The French parliament has passed the controversial health bill which updates France's emergency provisions for Covid - and allows the return of negative Covid tests for all travellers at the border, if the health situation requires.

French government votes to allow return of Covid tests at border

The Loi sanitaire was eventually approved by the Assemblée nationale on Monday after several variations and amendments added on its passage through the Assemblée and the Senate. It was voted on and passed Tuesday, May 26th. 

The bill replaces the State of Health Emergency that has been in place since March 2020 and puts in place provision for government actions should the health situation deteriorate or a dangerous new variant of Covid emerge.

The original text had a provision for the return of the health pass at the border, but this has now been scrapped and instead the government has the right to make a negative Covid test a condition of entry for all travellers.

At present negative tests are required only for unvaccinated travellers, and the new test requirement would only be put into force if a dangerous new variant emerges.

The government will be able to implement the testing rule by decree for two months, but a further parliamentary debate would be required to extend it beyond that.
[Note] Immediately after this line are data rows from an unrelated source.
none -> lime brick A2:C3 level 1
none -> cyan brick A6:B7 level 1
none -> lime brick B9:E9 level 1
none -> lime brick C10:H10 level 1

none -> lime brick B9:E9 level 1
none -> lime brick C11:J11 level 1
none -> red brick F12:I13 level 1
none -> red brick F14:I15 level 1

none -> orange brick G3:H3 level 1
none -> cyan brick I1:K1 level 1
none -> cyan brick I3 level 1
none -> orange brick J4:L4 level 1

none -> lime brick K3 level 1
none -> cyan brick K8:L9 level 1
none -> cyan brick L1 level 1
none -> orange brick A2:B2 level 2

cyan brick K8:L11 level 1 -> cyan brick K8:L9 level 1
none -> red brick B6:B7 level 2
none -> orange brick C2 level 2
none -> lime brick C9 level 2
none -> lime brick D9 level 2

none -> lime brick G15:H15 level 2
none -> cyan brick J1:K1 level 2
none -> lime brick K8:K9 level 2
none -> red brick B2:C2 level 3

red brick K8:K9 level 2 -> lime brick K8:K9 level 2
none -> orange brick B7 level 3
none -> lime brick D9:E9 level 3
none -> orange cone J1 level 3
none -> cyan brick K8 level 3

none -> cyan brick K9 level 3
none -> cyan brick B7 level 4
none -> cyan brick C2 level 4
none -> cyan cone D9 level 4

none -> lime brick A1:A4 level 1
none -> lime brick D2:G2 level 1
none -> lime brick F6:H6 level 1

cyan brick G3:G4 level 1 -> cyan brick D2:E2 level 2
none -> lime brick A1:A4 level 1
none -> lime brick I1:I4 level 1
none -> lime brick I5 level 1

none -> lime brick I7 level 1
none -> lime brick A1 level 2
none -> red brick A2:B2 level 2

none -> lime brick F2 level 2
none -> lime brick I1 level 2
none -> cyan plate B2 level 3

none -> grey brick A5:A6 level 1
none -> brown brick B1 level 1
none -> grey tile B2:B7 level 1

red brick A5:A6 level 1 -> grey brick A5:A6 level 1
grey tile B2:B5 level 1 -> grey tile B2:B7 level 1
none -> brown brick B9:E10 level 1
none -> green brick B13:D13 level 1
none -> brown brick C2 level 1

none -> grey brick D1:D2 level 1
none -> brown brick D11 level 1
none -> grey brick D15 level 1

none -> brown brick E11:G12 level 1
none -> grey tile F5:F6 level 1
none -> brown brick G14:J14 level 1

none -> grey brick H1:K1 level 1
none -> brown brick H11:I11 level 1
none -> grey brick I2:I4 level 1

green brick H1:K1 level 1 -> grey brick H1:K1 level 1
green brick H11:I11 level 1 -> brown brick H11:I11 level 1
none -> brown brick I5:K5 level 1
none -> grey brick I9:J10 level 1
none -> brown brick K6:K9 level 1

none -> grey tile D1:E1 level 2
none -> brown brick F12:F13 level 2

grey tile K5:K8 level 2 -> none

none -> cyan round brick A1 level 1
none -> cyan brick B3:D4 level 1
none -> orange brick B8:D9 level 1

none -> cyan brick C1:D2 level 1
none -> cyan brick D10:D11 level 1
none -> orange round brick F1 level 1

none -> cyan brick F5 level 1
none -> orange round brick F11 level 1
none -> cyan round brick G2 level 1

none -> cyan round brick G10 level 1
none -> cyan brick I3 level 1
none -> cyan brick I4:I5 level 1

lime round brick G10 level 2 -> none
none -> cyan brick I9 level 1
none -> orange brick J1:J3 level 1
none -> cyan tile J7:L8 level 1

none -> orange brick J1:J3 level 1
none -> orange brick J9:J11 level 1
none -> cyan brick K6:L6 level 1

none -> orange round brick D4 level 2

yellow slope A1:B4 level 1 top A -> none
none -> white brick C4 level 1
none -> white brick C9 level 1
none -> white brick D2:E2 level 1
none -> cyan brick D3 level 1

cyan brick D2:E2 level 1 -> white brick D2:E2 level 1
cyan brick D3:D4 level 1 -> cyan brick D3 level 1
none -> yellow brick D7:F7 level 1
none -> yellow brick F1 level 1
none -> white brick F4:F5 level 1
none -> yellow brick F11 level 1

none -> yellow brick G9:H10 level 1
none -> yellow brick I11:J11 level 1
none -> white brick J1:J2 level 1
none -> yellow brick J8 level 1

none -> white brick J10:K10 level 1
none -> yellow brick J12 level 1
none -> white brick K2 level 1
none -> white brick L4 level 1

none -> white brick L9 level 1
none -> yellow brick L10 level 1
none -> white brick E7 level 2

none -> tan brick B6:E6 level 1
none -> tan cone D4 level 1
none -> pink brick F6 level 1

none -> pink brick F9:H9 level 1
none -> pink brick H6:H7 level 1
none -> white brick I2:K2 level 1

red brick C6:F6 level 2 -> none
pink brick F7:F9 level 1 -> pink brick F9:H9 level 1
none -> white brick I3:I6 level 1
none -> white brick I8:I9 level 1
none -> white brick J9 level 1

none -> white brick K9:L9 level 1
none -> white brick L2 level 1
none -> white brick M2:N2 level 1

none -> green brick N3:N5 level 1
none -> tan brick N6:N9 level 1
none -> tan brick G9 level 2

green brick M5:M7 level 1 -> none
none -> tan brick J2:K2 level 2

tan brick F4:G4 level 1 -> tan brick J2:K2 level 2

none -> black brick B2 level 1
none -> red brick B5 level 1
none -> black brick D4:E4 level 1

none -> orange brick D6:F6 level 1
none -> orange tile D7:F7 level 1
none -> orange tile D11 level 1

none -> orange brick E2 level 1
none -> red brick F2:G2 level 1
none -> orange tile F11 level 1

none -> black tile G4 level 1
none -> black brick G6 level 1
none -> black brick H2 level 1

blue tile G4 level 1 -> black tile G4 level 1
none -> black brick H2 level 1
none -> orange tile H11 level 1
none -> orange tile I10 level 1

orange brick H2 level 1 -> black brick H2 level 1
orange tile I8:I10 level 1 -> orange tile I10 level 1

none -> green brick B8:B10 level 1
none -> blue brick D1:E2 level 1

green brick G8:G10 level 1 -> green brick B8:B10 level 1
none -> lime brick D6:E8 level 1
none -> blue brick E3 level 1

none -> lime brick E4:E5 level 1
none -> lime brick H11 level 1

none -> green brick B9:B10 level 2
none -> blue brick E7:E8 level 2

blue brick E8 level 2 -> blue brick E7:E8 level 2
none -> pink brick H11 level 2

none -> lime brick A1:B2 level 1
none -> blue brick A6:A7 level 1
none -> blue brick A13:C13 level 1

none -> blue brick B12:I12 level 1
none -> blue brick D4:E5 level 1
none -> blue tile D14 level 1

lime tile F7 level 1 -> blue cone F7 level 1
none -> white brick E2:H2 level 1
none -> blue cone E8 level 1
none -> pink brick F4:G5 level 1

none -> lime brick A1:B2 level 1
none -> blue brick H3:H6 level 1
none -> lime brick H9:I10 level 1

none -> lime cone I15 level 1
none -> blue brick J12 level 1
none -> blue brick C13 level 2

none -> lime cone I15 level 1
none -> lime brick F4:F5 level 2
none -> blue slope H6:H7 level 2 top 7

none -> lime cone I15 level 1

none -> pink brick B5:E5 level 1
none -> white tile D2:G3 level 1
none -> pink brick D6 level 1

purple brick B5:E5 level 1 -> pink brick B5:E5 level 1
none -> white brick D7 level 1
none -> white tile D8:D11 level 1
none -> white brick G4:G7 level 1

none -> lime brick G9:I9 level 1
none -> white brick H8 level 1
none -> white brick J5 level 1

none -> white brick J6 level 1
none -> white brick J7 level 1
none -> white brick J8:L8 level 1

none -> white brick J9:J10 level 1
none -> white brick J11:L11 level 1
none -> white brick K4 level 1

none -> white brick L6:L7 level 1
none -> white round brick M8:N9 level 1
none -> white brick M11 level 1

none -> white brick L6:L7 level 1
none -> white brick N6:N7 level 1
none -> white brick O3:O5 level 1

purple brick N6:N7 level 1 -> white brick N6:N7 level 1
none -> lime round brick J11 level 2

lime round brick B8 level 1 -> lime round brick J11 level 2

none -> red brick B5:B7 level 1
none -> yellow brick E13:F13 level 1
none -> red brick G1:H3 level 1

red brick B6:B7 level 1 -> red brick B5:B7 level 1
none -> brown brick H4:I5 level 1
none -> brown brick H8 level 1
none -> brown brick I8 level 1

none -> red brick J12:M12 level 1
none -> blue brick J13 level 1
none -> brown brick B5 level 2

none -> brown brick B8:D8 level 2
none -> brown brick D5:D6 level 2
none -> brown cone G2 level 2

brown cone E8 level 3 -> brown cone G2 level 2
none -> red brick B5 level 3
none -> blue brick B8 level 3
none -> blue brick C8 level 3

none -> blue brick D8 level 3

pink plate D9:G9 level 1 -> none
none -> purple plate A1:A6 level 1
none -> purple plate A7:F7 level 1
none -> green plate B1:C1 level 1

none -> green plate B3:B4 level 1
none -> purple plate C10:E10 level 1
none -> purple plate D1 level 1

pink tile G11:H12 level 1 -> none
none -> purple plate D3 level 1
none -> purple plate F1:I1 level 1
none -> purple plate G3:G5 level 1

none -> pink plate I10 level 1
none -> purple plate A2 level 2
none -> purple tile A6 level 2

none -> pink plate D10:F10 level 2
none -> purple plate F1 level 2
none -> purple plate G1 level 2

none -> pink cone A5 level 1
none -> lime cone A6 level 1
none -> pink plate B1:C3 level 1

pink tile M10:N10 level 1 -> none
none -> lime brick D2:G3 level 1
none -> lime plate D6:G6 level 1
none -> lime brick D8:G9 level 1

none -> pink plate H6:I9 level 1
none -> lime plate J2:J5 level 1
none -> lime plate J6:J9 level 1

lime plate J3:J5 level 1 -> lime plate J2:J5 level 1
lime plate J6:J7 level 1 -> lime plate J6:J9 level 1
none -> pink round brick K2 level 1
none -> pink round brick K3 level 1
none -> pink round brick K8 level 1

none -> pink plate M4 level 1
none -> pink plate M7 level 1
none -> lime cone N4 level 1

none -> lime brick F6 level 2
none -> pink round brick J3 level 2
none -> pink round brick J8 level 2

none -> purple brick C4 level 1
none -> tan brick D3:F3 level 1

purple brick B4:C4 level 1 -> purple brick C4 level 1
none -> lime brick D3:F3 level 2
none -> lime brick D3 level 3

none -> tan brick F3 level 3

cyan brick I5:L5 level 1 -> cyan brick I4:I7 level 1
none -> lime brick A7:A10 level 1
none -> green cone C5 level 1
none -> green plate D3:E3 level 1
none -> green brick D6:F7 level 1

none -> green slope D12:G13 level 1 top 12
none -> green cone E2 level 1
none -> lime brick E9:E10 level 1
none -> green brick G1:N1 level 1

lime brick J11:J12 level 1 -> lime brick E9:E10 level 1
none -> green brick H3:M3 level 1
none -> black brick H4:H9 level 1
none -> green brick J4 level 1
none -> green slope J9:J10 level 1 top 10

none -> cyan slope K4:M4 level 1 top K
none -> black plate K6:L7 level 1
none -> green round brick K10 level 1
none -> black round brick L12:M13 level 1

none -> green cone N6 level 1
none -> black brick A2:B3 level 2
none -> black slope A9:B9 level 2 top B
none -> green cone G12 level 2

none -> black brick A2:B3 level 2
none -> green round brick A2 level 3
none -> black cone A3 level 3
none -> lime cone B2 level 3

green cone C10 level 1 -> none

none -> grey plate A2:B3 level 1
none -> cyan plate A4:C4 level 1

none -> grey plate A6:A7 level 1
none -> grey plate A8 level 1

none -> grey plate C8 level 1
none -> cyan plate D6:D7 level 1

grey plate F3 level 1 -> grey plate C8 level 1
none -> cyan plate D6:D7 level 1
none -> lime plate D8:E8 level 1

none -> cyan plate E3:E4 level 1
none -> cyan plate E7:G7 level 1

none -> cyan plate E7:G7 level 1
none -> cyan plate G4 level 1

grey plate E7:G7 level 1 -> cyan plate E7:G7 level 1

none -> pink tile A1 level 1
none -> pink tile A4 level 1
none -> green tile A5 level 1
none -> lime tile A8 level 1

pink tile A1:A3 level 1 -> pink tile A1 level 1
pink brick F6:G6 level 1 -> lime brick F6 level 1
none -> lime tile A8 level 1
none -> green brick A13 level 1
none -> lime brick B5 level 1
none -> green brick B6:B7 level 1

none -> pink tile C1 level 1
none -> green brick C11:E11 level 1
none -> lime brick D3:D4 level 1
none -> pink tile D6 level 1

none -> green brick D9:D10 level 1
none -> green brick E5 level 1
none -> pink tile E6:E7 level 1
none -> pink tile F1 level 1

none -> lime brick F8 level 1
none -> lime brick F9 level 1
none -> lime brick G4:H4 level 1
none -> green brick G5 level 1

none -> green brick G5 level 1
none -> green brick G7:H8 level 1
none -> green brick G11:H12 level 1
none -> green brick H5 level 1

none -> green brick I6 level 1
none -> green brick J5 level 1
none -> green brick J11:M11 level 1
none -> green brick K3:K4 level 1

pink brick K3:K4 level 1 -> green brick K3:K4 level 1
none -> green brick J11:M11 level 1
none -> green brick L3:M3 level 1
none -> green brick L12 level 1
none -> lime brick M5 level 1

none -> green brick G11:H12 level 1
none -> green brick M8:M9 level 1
From August 1st the State of Health Emergency will be formally repealed, which means that the government no longer has the power to introduce major limits on personal freedom such as lockdowns or curfews without first having a debate in parliament.

The bill also allows for an extension of data collection required for the SI-DEP epidemic monitoring tools such as the contact tracing app Tous Anti Covid until June 30th, 2023 and Contact Covid until January 31st, 2023. 

The most controversial measure in the bill was the reinstatement of healthcare workers who were suspended for being unvaccinated – this actually only involves a couple of hundred people but medical unions and the medical regulator Haut Autorité de Santé (HAS) have both been against it.

However the bill allows for the eventual lifting of the requirement for Covid vaccination for healthcare workers, when the HAS judges it is no longer necessary and once the requirement is lifted, the suspended healthcare workers will be reinstated “immediately”.

The bill was approved on Monday evening with 184 votes to 149, the result of a joint committee that was able to harmonise the versions of the Assembly and the Senate.

The final vote passed the Senate on Tuesday.